Month 3 – March

There’s no denying it: I am a workaholic. I was raised to understand and appreciate the relationship between hard work and the reward of independence, so I guess technically, I love independence, and I accept that I’m only going to get there through a buttload of work. I remember wishing I could work when I was a kid – like eight years old; I think the initial reason I became interested in the entertainment business was because it was the only area of work I knew minors could do. One full time job isn’t really enough for me (and I’m not talking financially) – I’ve even had four jobs at once. Oh, and that was while eight months pregnant… but more on that later.

Anyway, I live in great fear of being jobless and unable to pay my own bills, and when I don’t have enough work in my life, I tend to get very lethargic and uninterested in everything. My number one concern in these early months of pregnancy was how I would support myself. I know it’s illegal to fire or not hire someone specifically because they are pregnant, but come on… I’m logical enough to realize that people aren’t crazy about hiring someone who will need to go on maternity leave in a couple months, and there are plenty of excuses to give besides the baby bump. I figured my best bet would be to get a job quickly as soon as I got back on land – while I still looked like I had just eaten a big lunch instead of started growing a human.

First though, I had to complete another 18 days at sea. I had grown more complacent about my situation by March, pushing thoughts of it to the back of my mind and once again treating it more like a game than a reality, but I still was pretty sick of ship life. In fact, one of the only perks I could find about being pregnant was that it forced me to cancel my next ship contract and return to land (the other perk being no periods for nine months – I abhor periods). My friend sent me a document that counted down the weeks, days, hours, minutes, and even seconds until I would be signing off the ship for good, and I consulted it daily for a tiny dose of positivity.

That didn’t do much to help with the impending-lack-of-work anxiety. I had decided by this time that I would be moving to Oklahoma for the remainder of my pregnancy (I wanted to be near my sister who lives there and had a wedding coming up), so I started searching for job openings before I left the ship. What I found was not encouraging. The options for a theatre/entertainment position were practically nonexistent in that location. My other work experience is mostly in food and beverage and retail, and I normally have no problem taking on jobs like serving at a restaurant to make ends meet. However, I wanted (make that needed) to be able to work right up until going into labor, and a job with long hours on your feet and a lot of heavy lifting didn’t seem like the safest option for a pregnant woman. When my searches continued to come up empty, I gave up, pushing this problem aside for later. After all, I told myself, I had just finished working for six months straight without a single day off. I deserved to take at least a couple weeks of vacation before diving into a new job on land.
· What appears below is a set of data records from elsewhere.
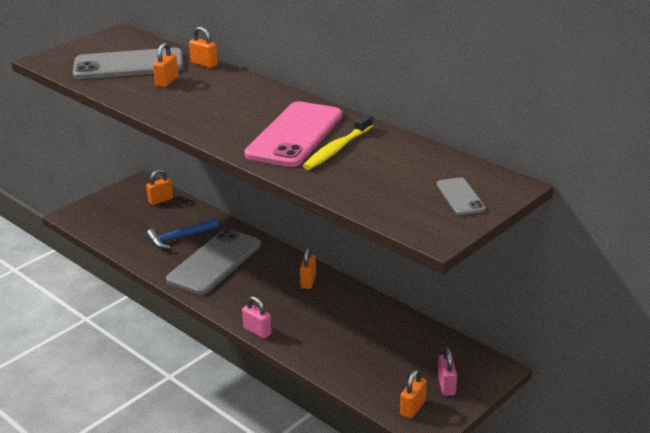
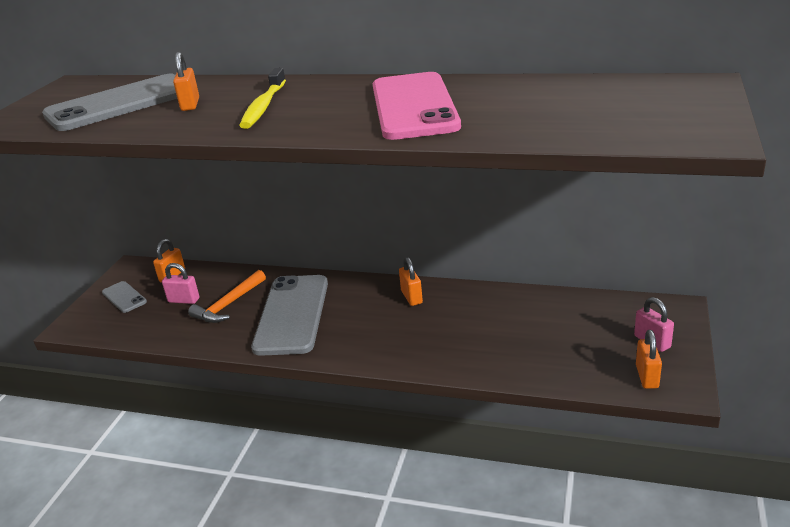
camera: 25 degrees left, 0 degrees up
blue hammer [146,218,219,249] -> orange hammer [188,270,266,323]
orange padlock [189,27,218,68] -> none
pink padlock [242,296,272,339] -> pink padlock moved to [162,263,199,304]
yellow toothbrush [303,114,373,170] -> yellow toothbrush moved to [239,68,286,129]
grey phone [436,177,486,215] -> grey phone moved to [102,281,147,313]

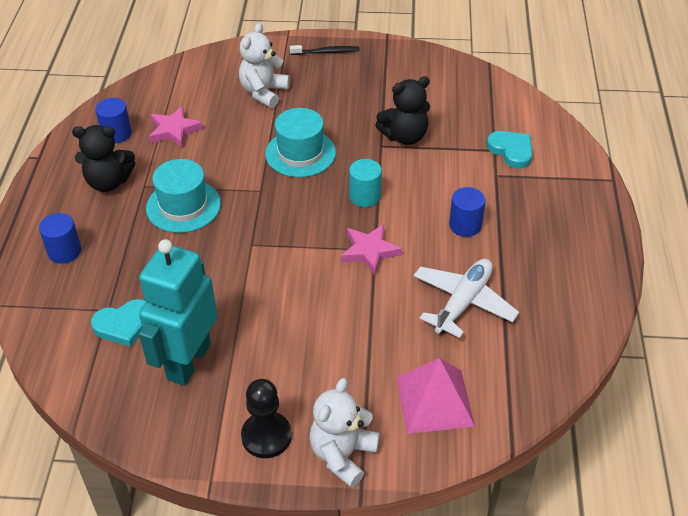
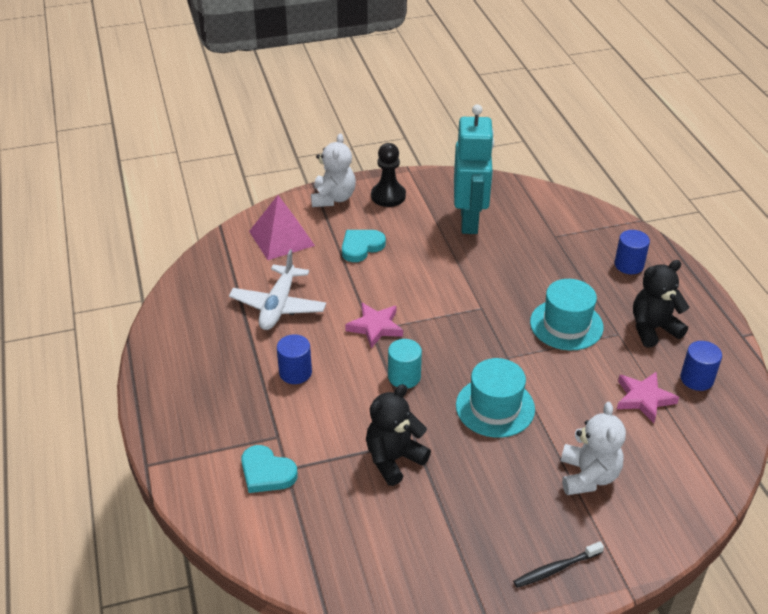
camera: 160 degrees right, 5 degrees down
turquoise heart [91,299,146,347] -> turquoise heart moved to [342,230,386,262]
Responsibility was successfully shirked.

At long last, the wonderful day arrived. I debarked with a great amount of relief, but not the grand joy I had expected. Getting back on land didn’t provide an immediate fix for things like stomach problems, appetite loss, lethargy, exhaustion, and relationship issues. The second half of March was a slow trip to improvement, dominated with a lot of sleep. Like, a lot. I got myself a hotel for the first three days and pretty much didn’t come out of it.

Sleep is an amazing relief from your problems, isn’t it? It’s so easy to just curl up in bed, close your eyes, and let everything that’s bothering you slip away. Time magically passes without your awareness… what could be better? But in the end, it doesn’t help. Sleep can’t fix your life. I didn’t really start feeling better until I got up and got on with it. My bestie and I took a road trip to Big Bend National Park (where we stayed in a freaking awesome teepee!), and that did way more good for me than the three days in bed. So basically, when life sucks, wake up, get up, and get busy, because otherwise, nothing’s going to change but the weather. Consider that your dose of encouragement for this post.

One thing definitely did change by the end of the month: although my boyfriend and I had managed to remain a couple until we got off the ship (mostly by just not talking about anything of importance), we had made no solid plans to see each other afterward. I took his lack of interest in visiting as a final sign that it was over between us and let him know that soon after we returned to land. It was clear to me that I would be taking on motherhood without his assistance no matter what my choices would be, so I saw no point in struggling to keep up any semblance of a relationship. I may have still found it difficult to accept that I was pregnant, but I was ready to take on the next eight months on my own.

Thankfully, I was never alone in this journey. The constant support from my sister and my friends, whether near or far, assisted my transition from depression to unexpected happiness in the months that followed. Despite my naturally independent nature, I needed someone to lean on, to talk to, to empathize. I couldn’t be more grateful for the people who helped me through this time.